**Work required**
Could you reproduce the stay-at-home-mom tips word for word, starting at "- Put on something" and ending at "bit and socialize."?

**Text**
□ □ □

These tips work for me, and you may find some helpful too!
- FORCE yourself to clean! Sounds crazy but before you decide that you are done listening to my advice, hear me out. Some days I just mope around the kitchen and living room DREADINGGGGG picking up anything. Just the look of all the clutter makes me want to quit. I have to push through it. I find that when I do, I’m in a much better mood. Things go much smoother in a clean house. But remember, if you just can’t, you are not a bad mom!
- Put on something positive! I used to like listening to music when I would clean, but now I listen to sermons from Pastor Steven Furtick. Now I know that is not every-ones cup of tea, but it has literally changed my life. You can put on motivational speeches or pod casts- but try to put something positive on to feed your mind.
- Get out of the house! Part of SAHM depression comes from being lonely and cooped up. Get the kids out and go to the park or for a nature hike. If shopping is more your thing- DO IT. But get out for a little bit and socialize.
- Me time is a priority! We NEED time to ourselves without the children so we can mentally reset. If you have nobody that you trust to watch your kids for some me time, get strict on early bed times! It works. My kids are in bed by 9 and that gives me some time to breathe before bed.
- Take a class! Yoga, art, pottery – you have to have some sort of interest. Get out in your community and unwind. I take pole classes at my local studio, and I love it. I enjoy the time away from home. My pole brothers and sisters are AMAZING! And I am so glad I found them. I made new friends with the same interest as me, and even after a short period of knowing me-they are here for me like family! The SAHM depression literally melts when i go to class.
- Play with your kids. Just because you are a mom doesn’t mean that everything has to be serious all the time. I can be upset or in a really bad mood and my oldest will ask to play hide-and-seek. At first I’m not really into it but I soon find myself stuffing my big butt in a closet with my youngest. And silently cracking up because we are having so much fun hiding in the dark from sissy.
- Yoga. I know I kind of mentioned it above, but you can just put on a beginners flow on YouTube in your living room. It is so relaxing and even the kids love it. Both of my kids do yoga with me at the ages of four and one!
- Remind yourself that your SAHM depression does not define you as a parent.
- Talk about it with people who understand. There are groups on social media that have a ton of moms in the same boat. Build a community and friendships with them. You don’t have to leave your house to make friends- and they may be the best friends you have ever had.

□ □ □

**Source data**
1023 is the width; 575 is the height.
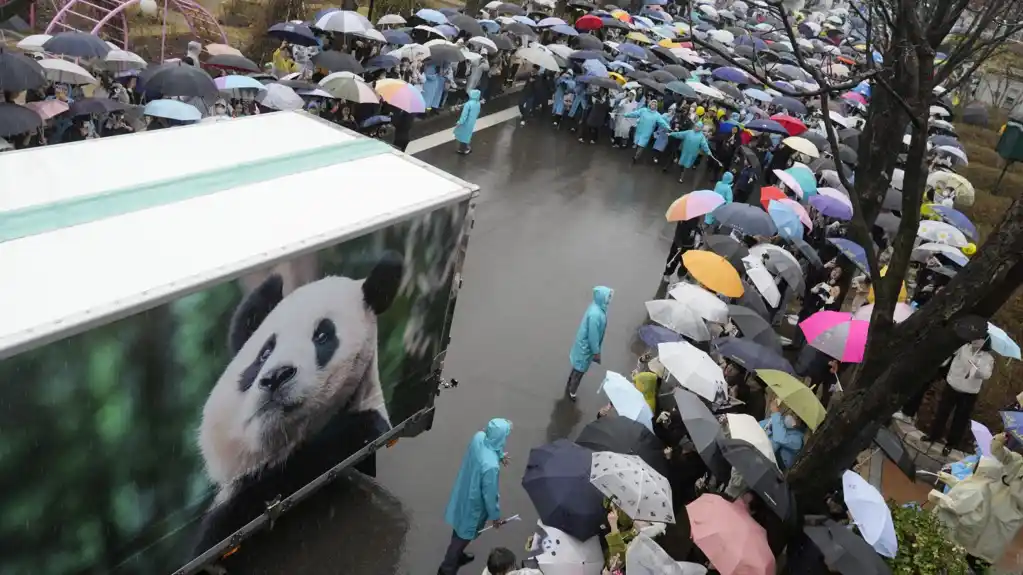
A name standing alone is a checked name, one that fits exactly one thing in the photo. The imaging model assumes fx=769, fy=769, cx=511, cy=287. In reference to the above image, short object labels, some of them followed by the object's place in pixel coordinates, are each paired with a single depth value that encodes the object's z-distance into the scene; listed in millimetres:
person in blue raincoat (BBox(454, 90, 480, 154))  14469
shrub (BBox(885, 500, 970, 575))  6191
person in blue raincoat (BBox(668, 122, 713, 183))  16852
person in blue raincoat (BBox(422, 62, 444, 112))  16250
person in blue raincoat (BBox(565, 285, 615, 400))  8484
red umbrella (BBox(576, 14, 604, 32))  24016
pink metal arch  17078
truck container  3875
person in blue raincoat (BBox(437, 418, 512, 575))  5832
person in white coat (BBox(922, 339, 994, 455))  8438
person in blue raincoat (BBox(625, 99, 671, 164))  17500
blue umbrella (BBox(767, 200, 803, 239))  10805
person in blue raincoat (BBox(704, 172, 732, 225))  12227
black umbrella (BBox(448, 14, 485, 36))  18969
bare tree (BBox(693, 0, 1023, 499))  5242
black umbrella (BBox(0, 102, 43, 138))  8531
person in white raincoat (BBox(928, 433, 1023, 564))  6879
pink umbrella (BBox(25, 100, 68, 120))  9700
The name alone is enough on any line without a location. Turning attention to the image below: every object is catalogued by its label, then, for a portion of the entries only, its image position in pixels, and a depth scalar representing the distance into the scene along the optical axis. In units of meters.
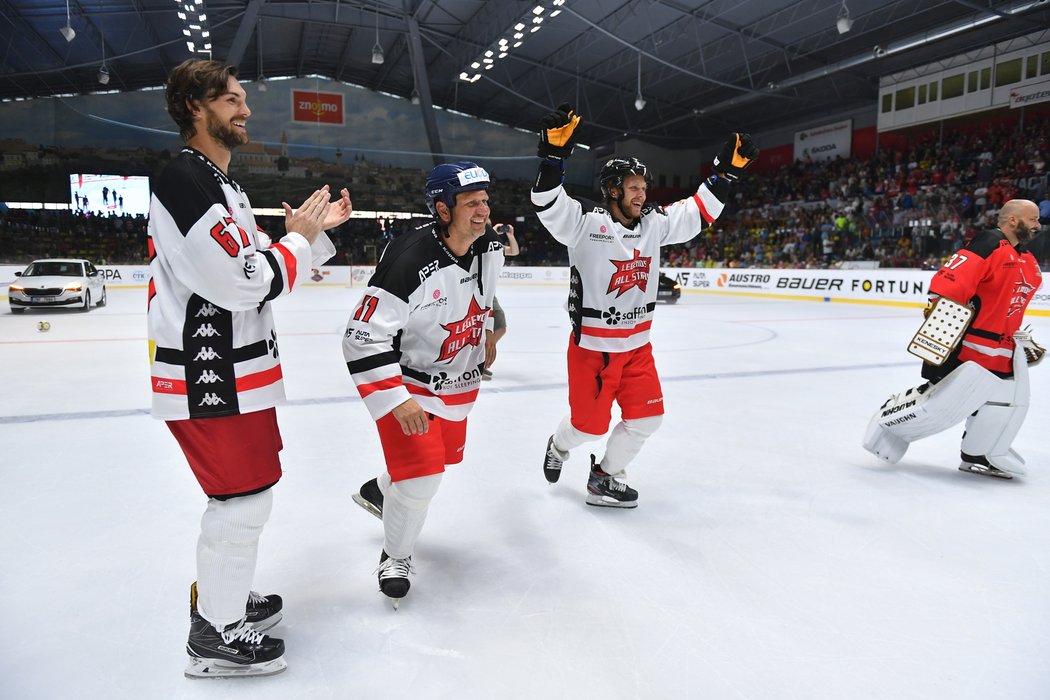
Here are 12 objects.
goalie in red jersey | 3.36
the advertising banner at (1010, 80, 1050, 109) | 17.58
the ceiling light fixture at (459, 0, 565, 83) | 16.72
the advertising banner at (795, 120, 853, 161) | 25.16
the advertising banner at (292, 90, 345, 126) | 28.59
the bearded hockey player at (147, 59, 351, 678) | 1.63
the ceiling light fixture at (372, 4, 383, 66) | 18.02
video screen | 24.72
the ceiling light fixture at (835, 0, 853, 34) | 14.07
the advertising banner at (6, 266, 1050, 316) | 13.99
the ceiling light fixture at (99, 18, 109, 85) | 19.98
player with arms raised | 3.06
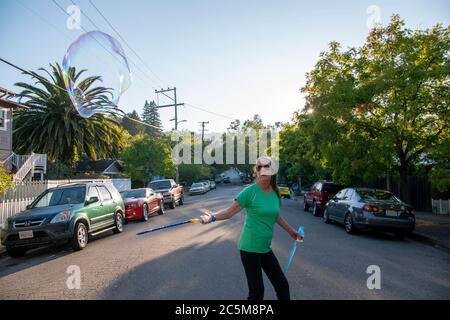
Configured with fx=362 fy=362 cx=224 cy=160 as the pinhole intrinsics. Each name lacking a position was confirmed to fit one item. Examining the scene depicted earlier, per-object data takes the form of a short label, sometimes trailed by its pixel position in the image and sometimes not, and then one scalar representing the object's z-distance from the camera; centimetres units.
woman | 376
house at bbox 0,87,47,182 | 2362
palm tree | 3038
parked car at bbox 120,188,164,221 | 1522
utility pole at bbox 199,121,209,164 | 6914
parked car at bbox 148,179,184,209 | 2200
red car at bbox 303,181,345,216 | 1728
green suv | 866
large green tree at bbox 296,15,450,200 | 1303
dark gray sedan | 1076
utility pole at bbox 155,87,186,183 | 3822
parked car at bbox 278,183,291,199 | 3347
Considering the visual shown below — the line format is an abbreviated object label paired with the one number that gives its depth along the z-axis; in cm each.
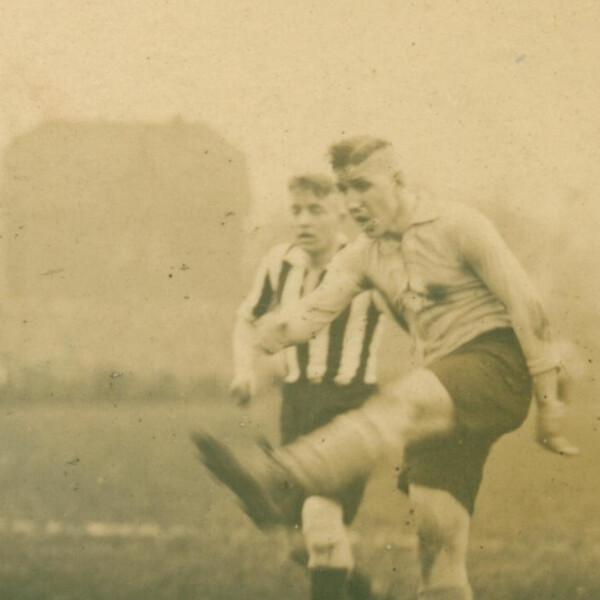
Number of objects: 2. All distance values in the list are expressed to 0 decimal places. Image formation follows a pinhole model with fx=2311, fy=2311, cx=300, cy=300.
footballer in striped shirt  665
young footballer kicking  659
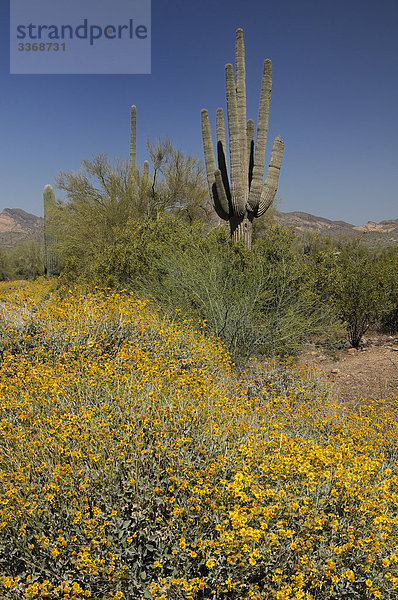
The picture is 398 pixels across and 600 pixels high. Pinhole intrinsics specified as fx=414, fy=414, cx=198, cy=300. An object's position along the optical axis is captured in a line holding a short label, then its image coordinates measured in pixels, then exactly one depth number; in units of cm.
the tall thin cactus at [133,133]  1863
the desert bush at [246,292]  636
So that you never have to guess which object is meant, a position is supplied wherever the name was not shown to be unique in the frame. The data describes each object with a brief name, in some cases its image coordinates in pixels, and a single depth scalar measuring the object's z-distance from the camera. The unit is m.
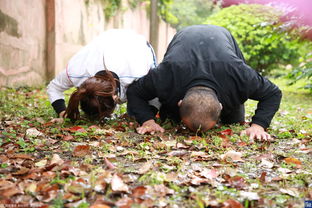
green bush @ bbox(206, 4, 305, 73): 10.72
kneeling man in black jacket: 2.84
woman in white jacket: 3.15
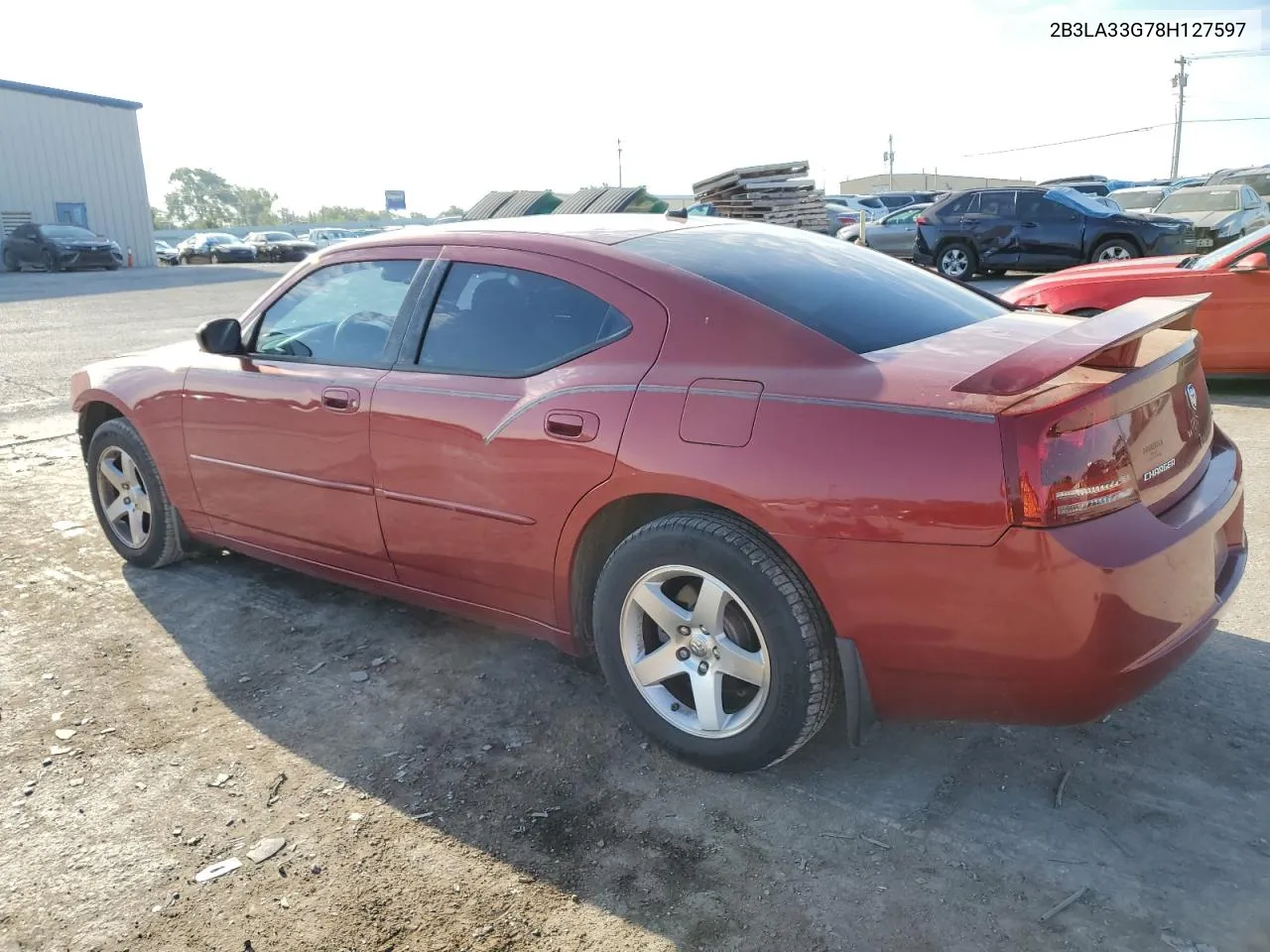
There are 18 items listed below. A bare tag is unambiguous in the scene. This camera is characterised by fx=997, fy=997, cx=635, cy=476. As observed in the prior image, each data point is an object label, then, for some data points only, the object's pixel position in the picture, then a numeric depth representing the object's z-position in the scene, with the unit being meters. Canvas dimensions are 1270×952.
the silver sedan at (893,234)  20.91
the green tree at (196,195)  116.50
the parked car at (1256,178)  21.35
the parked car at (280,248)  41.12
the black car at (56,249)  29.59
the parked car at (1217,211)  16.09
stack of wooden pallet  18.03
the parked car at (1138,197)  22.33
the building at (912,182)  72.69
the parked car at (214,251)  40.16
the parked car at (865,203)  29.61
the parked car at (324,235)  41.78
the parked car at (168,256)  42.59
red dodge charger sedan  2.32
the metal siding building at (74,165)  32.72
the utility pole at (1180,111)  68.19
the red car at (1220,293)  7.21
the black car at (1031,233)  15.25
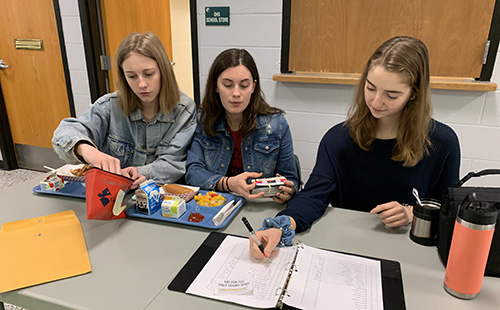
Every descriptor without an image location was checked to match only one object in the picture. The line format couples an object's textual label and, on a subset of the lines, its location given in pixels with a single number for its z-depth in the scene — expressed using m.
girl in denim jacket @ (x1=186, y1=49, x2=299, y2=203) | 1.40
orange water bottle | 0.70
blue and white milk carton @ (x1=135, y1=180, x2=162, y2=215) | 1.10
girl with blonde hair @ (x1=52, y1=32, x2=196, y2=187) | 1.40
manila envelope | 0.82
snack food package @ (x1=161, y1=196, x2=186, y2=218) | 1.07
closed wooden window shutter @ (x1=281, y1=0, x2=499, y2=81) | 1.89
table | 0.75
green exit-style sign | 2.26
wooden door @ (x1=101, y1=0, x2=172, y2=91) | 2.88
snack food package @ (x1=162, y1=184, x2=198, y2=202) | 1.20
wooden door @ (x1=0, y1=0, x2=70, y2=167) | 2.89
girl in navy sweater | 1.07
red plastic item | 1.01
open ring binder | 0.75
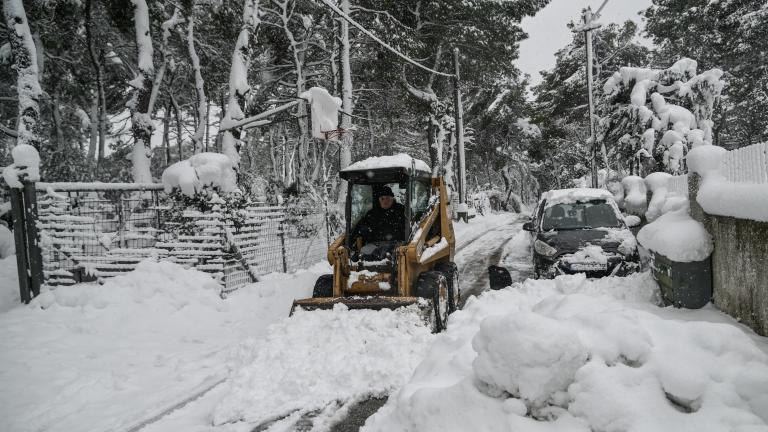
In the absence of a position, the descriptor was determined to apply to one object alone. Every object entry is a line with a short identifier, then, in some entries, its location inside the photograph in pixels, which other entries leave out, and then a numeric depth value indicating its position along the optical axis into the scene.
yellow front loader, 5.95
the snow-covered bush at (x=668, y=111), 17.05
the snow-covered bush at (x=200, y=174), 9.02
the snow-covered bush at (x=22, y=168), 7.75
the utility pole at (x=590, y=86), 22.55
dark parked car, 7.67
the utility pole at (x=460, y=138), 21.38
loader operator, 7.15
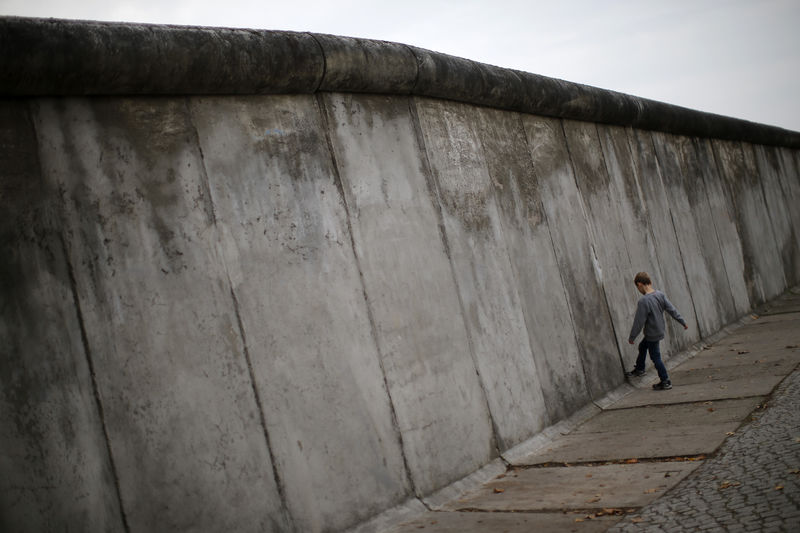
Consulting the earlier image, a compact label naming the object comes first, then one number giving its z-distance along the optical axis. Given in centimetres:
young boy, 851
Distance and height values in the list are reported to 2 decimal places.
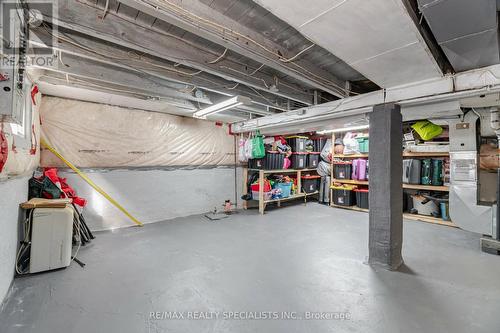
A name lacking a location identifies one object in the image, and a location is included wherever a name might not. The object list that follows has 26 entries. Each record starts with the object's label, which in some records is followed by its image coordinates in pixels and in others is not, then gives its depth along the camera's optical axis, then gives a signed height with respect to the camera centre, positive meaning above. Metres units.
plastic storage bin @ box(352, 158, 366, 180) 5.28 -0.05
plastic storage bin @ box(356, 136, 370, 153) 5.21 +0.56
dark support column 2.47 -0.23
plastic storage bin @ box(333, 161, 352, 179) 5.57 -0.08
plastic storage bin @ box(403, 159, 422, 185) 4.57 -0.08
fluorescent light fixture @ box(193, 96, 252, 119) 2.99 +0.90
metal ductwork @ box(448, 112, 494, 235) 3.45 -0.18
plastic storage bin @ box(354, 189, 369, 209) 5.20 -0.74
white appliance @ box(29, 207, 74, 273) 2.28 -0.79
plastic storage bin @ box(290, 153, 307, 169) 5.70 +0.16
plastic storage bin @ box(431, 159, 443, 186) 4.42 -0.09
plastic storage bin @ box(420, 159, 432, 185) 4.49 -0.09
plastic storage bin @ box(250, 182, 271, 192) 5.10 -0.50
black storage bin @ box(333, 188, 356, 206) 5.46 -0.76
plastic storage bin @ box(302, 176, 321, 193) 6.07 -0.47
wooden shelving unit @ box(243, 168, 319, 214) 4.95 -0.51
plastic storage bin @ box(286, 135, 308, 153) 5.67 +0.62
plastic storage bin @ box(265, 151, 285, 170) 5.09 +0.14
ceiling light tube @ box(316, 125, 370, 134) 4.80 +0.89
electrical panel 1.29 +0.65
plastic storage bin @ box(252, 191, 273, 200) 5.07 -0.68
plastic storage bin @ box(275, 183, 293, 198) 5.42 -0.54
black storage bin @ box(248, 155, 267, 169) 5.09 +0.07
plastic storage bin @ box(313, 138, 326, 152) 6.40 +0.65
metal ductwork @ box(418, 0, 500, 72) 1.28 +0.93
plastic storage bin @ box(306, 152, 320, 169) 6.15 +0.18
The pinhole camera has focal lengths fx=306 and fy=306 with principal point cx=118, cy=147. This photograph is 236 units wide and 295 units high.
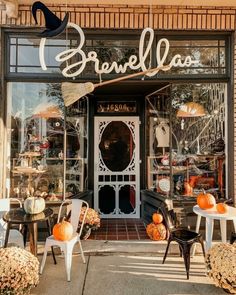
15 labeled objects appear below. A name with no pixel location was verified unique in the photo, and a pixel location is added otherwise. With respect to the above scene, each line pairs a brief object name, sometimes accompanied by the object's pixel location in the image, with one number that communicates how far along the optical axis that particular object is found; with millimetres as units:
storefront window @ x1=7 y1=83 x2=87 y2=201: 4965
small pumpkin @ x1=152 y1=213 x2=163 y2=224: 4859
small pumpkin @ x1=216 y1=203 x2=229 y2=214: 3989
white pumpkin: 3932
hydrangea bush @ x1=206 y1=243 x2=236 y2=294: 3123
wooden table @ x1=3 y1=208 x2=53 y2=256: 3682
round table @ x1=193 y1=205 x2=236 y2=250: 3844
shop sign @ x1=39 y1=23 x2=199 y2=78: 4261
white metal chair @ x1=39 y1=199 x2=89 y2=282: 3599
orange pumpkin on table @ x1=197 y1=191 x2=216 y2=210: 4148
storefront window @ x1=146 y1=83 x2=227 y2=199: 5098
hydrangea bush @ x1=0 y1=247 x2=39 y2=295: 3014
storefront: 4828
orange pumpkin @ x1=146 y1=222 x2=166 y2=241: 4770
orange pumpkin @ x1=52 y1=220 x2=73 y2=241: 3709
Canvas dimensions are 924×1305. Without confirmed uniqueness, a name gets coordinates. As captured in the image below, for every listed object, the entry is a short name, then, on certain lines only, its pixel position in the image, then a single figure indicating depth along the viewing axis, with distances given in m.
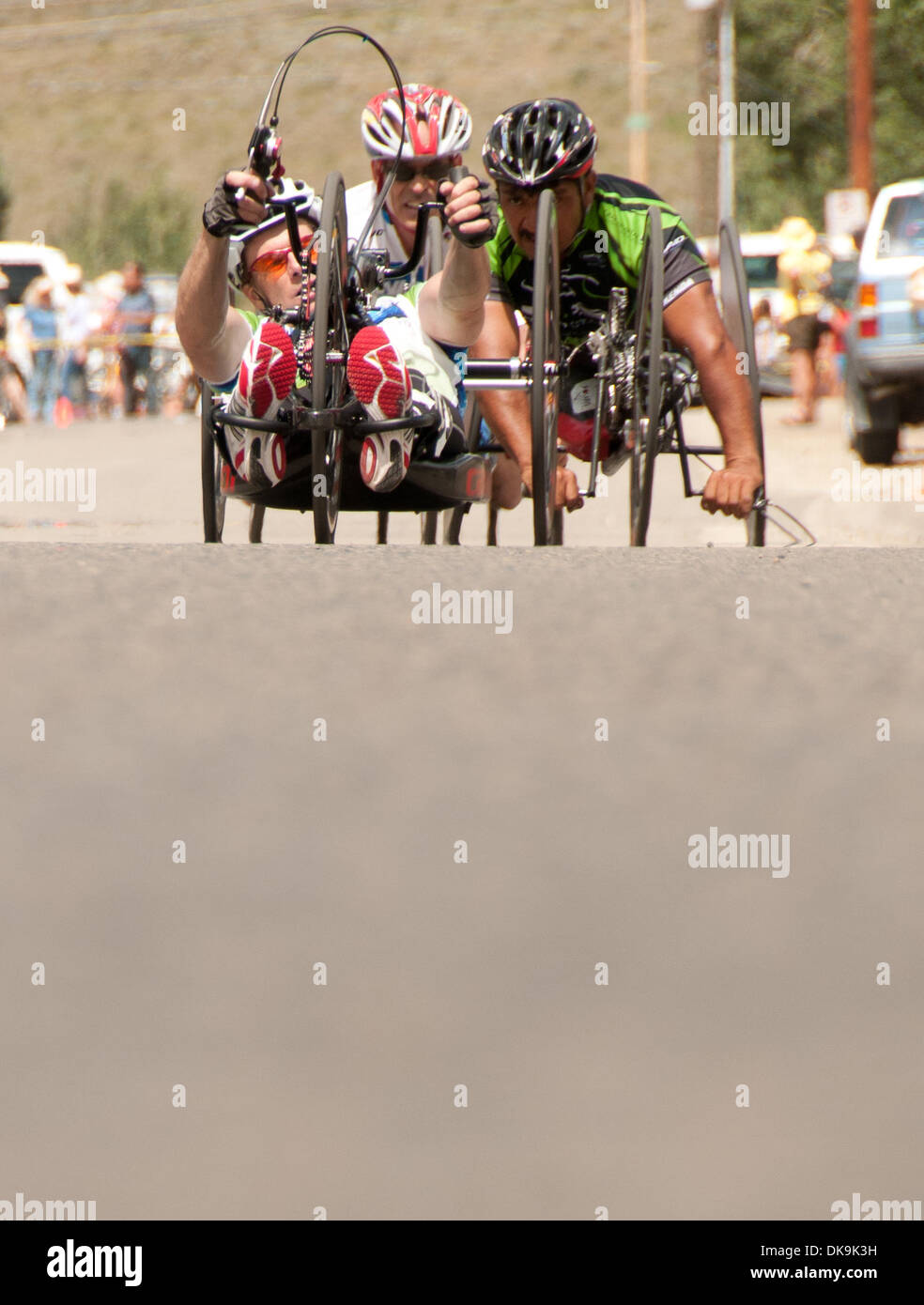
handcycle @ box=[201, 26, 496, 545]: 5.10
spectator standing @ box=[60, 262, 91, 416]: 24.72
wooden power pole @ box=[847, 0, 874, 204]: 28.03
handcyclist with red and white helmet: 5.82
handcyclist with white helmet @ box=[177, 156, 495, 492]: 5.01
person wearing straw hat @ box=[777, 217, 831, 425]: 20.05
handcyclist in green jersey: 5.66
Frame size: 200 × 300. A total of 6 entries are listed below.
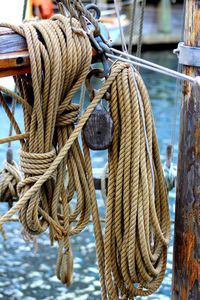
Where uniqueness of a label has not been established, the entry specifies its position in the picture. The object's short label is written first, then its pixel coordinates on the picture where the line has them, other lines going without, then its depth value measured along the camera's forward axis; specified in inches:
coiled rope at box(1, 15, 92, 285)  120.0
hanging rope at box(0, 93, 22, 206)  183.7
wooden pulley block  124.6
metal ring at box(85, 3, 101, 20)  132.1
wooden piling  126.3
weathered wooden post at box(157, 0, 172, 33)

□ □ □

**Solution for this exercise**
- Put on something positive! I used to like listening to music when I would clean, but now I listen to sermons from Pastor Steven Furtick. Now I know that is not every-ones cup of tea, but it has literally changed my life. You can put on motivational speeches or pod casts- but try to put something positive on to feed your mind.
- Get out of the house! Part of SAHM depression comes from being lonely and cooped up. Get the kids out and go to the park or for a nature hike. If shopping is more your thing- DO IT. But get out for a little bit and socialize.